> _Task directions_
Which lines come from the start of the listing through the line holding "Table 1. Structure"? Restate exactly those, both included, minus the pictures.

> _Source data_
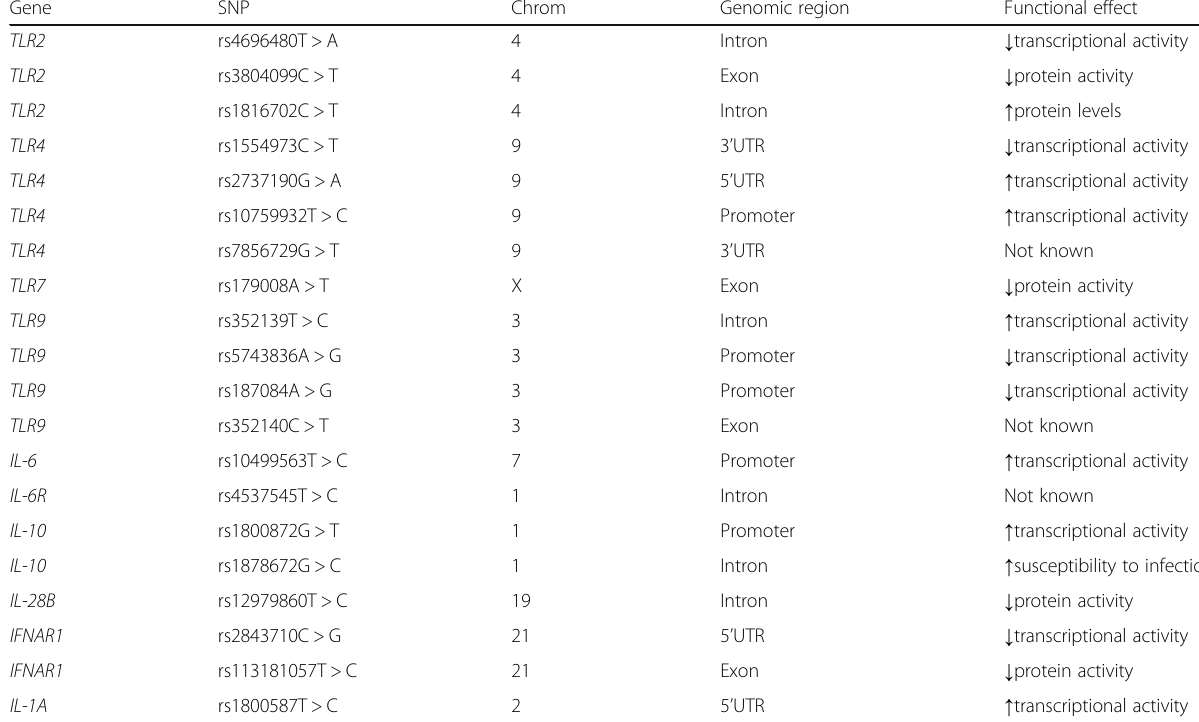
Table 1 Single nucleotide polymorphisms included in this study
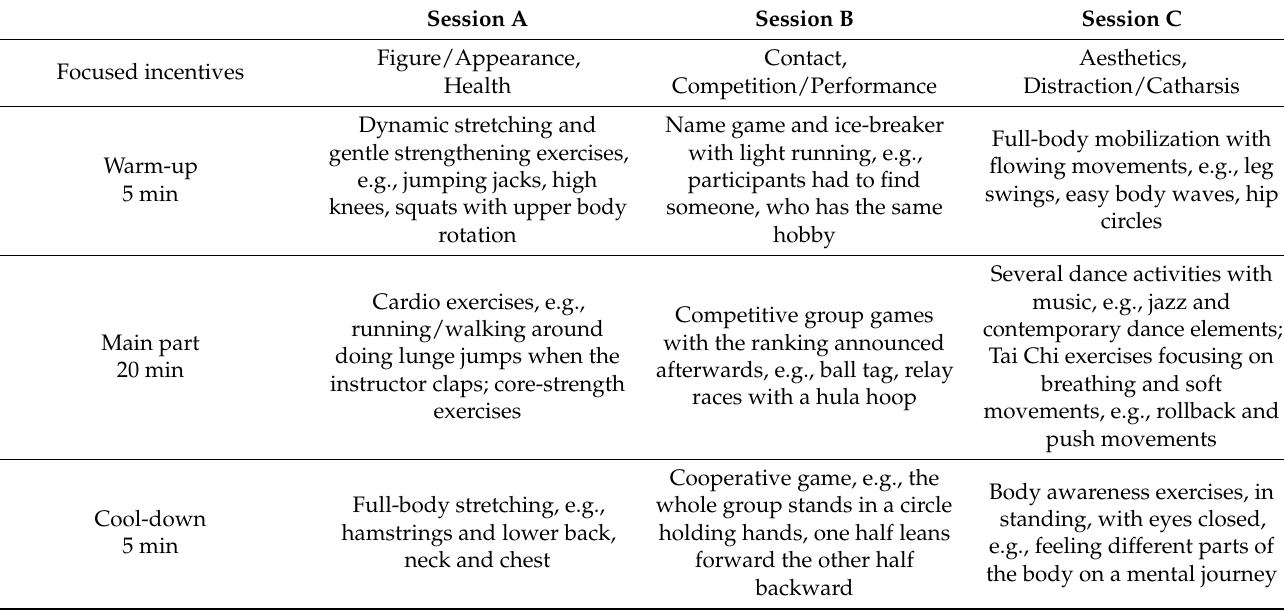
Table 1. Structure and content of the three exercise trial sessions.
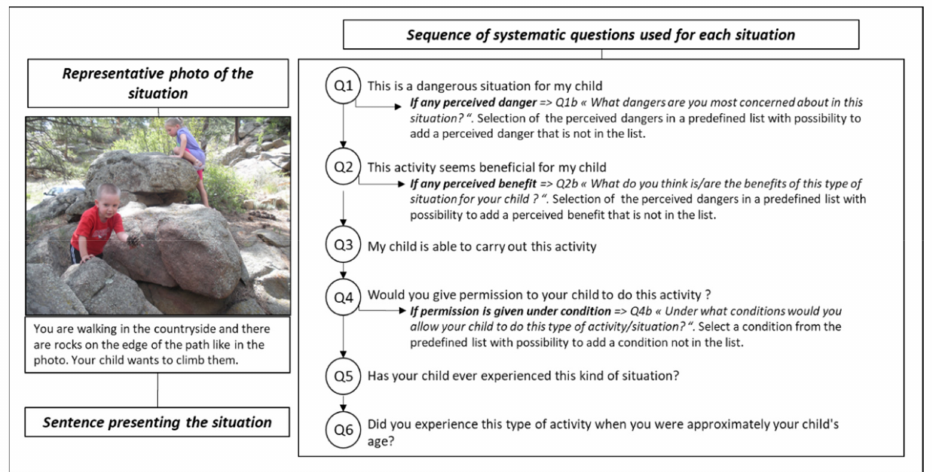
Figure 1. Illustrative representation of the photo-based questionnaire and presentation of the se- quence of systematic questions used for each situation. This is an English translation of the original French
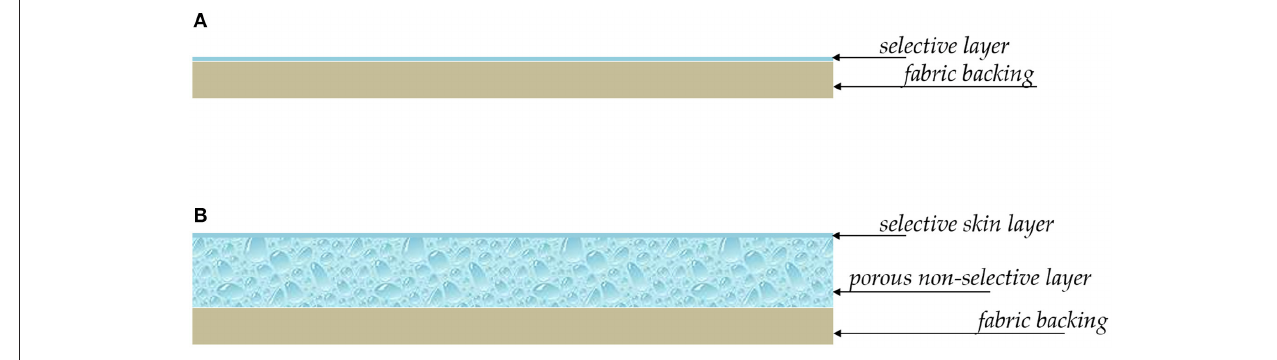
FIGURE 7 | Structure of composite (A) and asymmetric (B) membranes for OSN.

> _The answer_
Table 1 Single nucleotide polymorphisms included in this study
Table 1. Structure and content of the three exercise trial sessions.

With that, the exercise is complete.